Start of RECORDS SUPPLIED
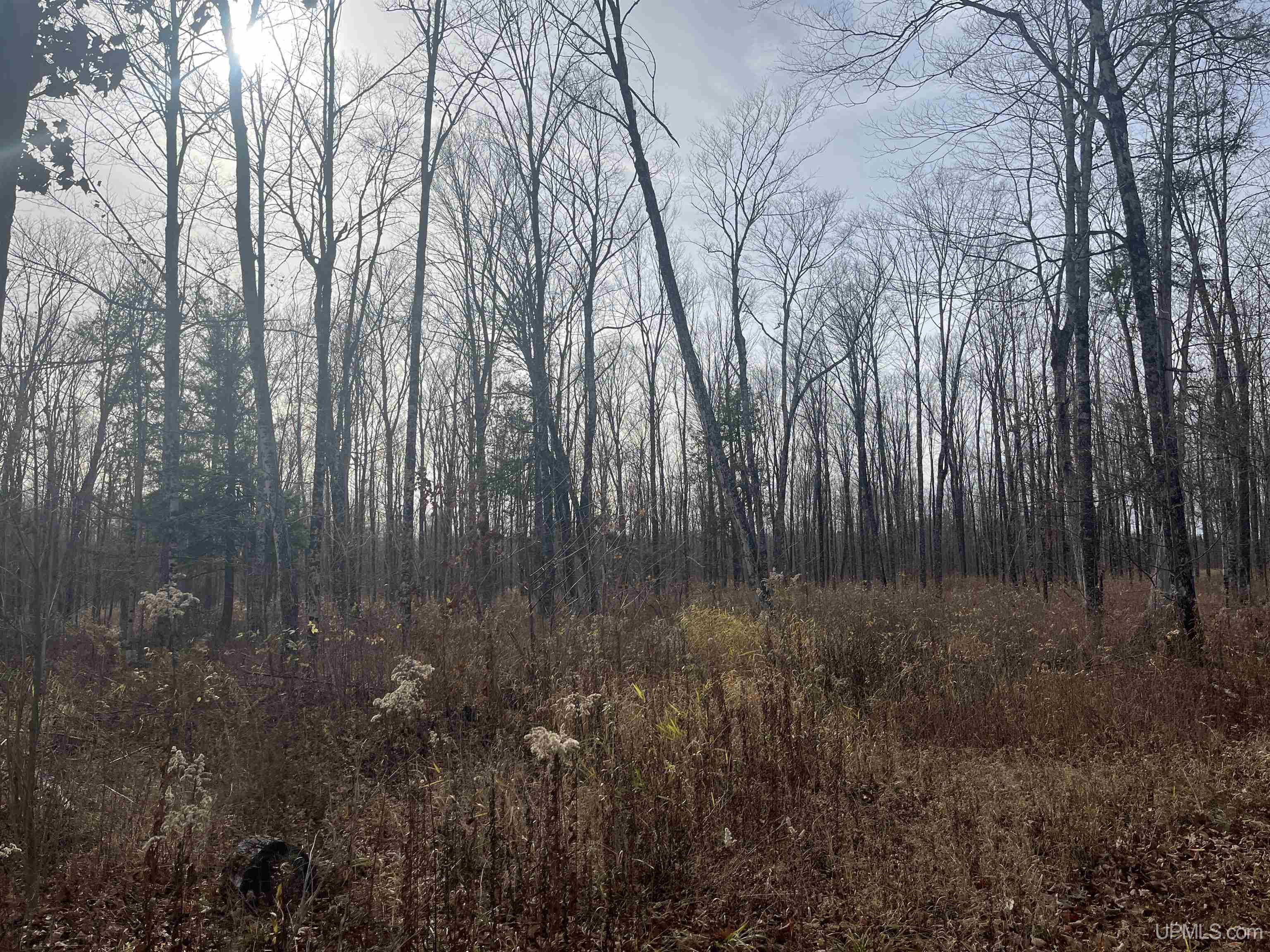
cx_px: 635
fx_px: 954
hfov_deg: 67.3
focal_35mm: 26
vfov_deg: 53.1
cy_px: 476
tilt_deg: +4.5
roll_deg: +0.3
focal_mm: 5.1
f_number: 1.6
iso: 50
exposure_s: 1/4854
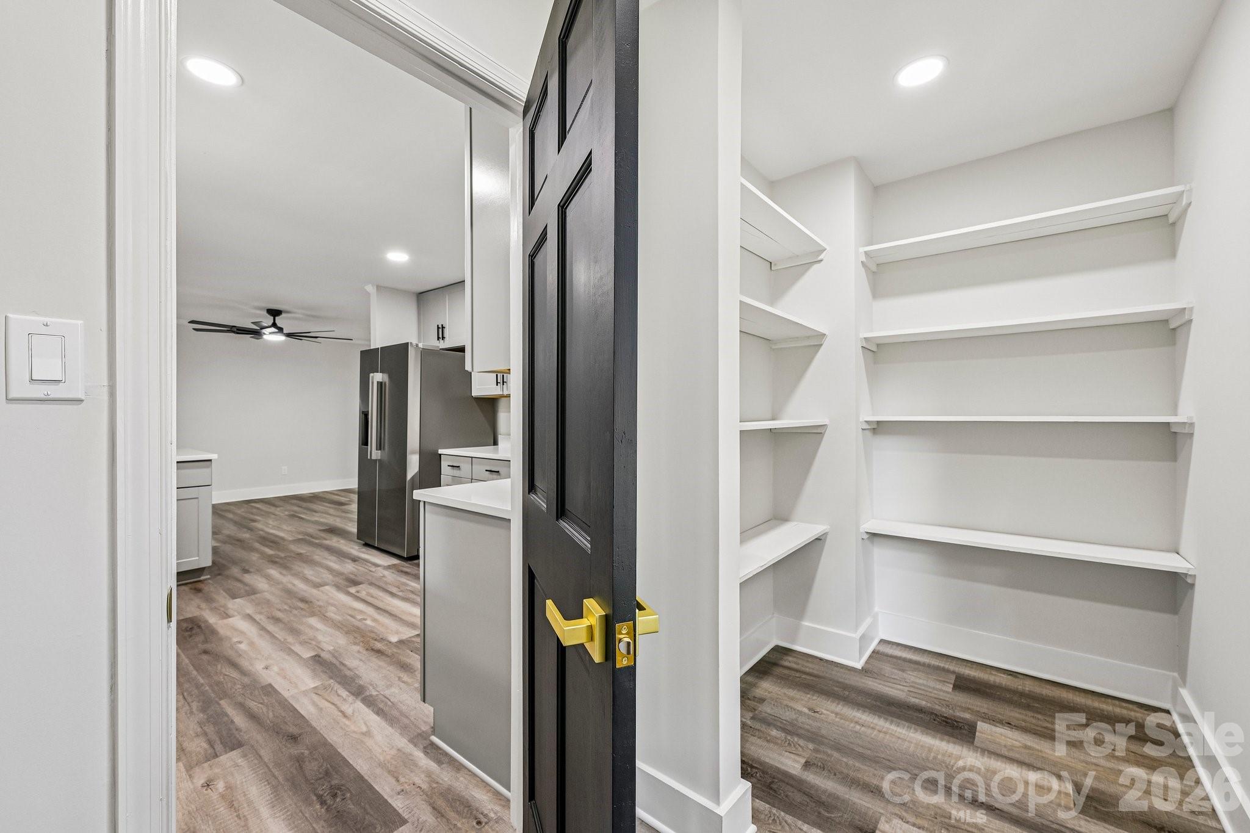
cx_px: 625
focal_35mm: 14
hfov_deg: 104.3
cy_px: 416
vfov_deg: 81.2
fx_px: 486
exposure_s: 1/15
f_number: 8
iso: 250
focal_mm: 14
End of RECORDS SUPPLIED
§ TASK DIRECTIONS:
Only the lines from the one with "exposure_s: 1/4854" through the last line of the listing belong in your answer; copy them exactly and skip the pictures.

§ EXPECTED ANSWER:
exposure_s: 1/4854
cx_px: 625
focal_35mm: 14
hfov_deg: 104.3
cy_px: 416
vfov_deg: 81.2
fx_px: 486
exposure_s: 1/15
f_number: 8
iso: 250
focal_mm: 14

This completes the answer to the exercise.